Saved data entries
--- start ---

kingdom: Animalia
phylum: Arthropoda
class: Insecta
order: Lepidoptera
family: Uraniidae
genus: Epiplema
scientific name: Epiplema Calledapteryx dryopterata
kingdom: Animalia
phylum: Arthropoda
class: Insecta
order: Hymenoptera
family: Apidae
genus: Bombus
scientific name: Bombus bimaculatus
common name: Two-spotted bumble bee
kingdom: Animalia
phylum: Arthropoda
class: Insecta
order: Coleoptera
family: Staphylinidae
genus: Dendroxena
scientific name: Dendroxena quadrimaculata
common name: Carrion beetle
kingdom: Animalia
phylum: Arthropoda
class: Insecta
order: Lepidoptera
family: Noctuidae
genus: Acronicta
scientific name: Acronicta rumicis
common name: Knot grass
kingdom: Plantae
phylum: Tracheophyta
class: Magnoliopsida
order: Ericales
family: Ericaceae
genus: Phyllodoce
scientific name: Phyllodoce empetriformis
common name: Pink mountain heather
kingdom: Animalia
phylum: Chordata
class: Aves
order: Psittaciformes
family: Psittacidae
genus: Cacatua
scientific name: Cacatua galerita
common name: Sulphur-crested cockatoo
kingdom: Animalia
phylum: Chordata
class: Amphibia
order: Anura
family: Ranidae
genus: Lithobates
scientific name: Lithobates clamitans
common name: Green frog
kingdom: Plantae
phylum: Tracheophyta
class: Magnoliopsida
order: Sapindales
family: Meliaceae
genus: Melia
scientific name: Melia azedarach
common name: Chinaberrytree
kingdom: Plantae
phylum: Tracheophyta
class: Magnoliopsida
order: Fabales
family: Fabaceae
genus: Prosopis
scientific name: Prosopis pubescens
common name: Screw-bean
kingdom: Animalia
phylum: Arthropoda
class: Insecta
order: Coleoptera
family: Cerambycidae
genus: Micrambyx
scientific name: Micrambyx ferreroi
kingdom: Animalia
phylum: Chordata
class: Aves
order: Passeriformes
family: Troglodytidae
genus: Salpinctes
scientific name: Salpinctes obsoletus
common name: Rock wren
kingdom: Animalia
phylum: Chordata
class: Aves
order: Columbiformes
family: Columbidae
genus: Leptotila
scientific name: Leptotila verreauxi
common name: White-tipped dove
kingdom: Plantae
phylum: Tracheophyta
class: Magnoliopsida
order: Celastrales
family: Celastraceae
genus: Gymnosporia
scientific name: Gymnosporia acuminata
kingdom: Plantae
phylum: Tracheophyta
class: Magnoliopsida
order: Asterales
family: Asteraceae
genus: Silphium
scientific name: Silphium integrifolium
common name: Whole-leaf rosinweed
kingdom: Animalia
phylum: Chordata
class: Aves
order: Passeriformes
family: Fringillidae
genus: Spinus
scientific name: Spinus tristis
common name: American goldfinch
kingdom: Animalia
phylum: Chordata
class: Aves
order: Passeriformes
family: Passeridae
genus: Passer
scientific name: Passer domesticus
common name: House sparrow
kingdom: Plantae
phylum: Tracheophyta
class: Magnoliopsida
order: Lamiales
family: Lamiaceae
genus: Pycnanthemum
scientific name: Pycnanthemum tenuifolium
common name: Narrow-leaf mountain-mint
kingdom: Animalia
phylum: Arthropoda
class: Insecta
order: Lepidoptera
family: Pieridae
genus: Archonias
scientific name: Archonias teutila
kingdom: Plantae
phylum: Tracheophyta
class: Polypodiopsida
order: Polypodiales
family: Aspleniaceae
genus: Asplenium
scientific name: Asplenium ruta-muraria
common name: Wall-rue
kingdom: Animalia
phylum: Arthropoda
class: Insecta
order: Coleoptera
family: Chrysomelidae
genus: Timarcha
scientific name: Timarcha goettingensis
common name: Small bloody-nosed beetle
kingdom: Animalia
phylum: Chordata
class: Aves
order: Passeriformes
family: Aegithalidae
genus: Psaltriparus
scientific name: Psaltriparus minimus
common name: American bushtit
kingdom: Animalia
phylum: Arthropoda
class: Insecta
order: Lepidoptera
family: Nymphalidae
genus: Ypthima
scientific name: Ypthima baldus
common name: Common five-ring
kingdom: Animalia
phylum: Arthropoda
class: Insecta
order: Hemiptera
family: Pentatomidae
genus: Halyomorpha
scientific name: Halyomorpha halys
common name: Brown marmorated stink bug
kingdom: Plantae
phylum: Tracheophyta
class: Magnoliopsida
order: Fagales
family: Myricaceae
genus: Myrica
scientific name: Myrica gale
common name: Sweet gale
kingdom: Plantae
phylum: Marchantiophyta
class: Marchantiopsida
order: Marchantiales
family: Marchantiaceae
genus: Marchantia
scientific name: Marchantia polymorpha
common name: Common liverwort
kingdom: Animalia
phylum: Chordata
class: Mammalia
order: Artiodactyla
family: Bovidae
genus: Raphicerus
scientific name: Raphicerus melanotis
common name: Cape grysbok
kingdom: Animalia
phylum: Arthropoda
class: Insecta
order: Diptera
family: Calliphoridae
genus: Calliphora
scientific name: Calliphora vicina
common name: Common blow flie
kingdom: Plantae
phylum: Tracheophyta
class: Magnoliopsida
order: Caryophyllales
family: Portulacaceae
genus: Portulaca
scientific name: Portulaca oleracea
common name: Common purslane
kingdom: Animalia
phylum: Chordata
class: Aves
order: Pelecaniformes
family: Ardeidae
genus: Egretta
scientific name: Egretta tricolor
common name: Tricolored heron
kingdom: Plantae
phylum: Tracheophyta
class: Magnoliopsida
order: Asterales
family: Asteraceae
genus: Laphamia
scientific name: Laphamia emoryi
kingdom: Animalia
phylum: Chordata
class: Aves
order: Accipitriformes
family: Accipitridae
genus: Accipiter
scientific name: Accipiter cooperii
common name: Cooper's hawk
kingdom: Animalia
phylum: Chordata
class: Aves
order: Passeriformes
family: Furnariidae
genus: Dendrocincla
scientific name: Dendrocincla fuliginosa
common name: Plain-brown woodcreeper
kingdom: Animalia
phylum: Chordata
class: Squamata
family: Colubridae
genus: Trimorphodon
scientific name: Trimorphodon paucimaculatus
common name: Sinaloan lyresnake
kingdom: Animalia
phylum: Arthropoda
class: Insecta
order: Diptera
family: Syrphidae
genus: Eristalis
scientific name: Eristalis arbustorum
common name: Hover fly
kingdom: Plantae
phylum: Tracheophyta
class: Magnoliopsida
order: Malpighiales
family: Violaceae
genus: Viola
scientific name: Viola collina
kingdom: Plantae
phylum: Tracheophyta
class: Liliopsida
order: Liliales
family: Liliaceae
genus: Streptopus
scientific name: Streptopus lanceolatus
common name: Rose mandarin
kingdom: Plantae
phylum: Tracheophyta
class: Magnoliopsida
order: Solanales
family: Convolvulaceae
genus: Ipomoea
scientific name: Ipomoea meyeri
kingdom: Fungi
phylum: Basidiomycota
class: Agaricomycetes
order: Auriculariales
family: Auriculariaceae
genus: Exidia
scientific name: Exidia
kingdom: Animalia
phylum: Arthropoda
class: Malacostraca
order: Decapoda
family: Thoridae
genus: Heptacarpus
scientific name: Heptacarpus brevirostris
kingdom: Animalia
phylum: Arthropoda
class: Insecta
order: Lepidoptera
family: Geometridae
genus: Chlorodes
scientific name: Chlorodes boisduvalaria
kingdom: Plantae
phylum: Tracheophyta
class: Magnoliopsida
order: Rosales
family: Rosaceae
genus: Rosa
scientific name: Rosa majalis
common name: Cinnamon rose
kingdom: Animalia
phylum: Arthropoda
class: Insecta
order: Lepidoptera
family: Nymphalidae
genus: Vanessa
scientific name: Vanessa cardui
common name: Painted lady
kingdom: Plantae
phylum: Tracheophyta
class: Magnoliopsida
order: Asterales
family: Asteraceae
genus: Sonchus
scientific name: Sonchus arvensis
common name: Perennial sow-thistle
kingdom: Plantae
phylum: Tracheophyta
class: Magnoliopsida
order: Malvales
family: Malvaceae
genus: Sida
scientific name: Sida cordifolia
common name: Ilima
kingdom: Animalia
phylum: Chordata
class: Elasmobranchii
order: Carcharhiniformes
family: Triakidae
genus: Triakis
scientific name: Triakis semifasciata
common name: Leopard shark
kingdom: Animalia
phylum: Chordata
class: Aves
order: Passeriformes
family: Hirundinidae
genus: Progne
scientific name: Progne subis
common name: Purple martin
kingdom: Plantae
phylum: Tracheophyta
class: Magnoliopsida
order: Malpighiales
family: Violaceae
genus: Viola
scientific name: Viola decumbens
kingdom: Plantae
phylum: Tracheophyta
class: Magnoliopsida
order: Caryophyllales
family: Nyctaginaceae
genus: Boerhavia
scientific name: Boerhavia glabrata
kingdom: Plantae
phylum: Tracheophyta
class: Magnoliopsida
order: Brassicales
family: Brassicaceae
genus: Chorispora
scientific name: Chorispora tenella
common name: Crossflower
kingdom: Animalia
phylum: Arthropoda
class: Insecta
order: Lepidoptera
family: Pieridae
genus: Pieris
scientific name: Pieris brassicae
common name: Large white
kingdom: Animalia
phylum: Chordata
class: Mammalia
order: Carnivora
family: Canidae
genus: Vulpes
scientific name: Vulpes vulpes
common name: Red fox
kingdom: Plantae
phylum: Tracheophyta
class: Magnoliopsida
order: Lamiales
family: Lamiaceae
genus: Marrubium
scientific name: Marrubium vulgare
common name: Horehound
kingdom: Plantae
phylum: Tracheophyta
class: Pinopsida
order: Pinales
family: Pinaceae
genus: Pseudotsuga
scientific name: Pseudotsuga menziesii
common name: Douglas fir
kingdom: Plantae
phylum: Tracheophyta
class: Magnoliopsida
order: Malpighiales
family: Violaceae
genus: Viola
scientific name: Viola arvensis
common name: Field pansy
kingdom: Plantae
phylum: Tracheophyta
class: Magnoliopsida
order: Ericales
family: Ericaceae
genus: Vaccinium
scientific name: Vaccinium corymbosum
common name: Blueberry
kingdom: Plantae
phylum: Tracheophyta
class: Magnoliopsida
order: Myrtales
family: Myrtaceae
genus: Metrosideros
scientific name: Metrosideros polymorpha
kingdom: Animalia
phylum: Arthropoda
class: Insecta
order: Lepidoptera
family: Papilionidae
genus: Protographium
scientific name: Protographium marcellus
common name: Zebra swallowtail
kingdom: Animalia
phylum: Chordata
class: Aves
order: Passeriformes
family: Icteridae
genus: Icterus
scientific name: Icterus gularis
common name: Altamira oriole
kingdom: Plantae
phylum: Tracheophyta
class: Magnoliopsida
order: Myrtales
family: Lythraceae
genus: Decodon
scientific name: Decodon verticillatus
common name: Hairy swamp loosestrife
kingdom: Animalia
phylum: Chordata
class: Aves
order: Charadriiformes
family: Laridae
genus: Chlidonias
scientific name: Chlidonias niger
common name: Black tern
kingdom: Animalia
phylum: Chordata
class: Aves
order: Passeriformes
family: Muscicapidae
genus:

--- end ---

Can you copy word for word the lines in the records above, starting at the line that contains "order: Liliales" and stopping after the line that contains "family: Triakidae"?

## Solution to the exercise:
order: Liliales
family: Liliaceae
genus: Streptopus
scientific name: Streptopus lanceolatus
common name: Rose mandarin
kingdom: Plantae
phylum: Tracheophyta
class: Magnoliopsida
order: Solanales
family: Convolvulaceae
genus: Ipomoea
scientific name: Ipomoea meyeri
kingdom: Fungi
phylum: Basidiomycota
class: Agaricomycetes
order: Auriculariales
family: Auriculariaceae
genus: Exidia
scientific name: Exidia
kingdom: Animalia
phylum: Arthropoda
class: Malacostraca
order: Decapoda
family: Thoridae
genus: Heptacarpus
scientific name: Heptacarpus brevirostris
kingdom: Animalia
phylum: Arthropoda
class: Insecta
order: Lepidoptera
family: Geometridae
genus: Chlorodes
scientific name: Chlorodes boisduvalaria
kingdom: Plantae
phylum: Tracheophyta
class: Magnoliopsida
order: Rosales
family: Rosaceae
genus: Rosa
scientific name: Rosa majalis
common name: Cinnamon rose
kingdom: Animalia
phylum: Arthropoda
class: Insecta
order: Lepidoptera
family: Nymphalidae
genus: Vanessa
scientific name: Vanessa cardui
common name: Painted lady
kingdom: Plantae
phylum: Tracheophyta
class: Magnoliopsida
order: Asterales
family: Asteraceae
genus: Sonchus
scientific name: Sonchus arvensis
common name: Perennial sow-thistle
kingdom: Plantae
phylum: Tracheophyta
class: Magnoliopsida
order: Malvales
family: Malvaceae
genus: Sida
scientific name: Sida cordifolia
common name: Ilima
kingdom: Animalia
phylum: Chordata
class: Elasmobranchii
order: Carcharhiniformes
family: Triakidae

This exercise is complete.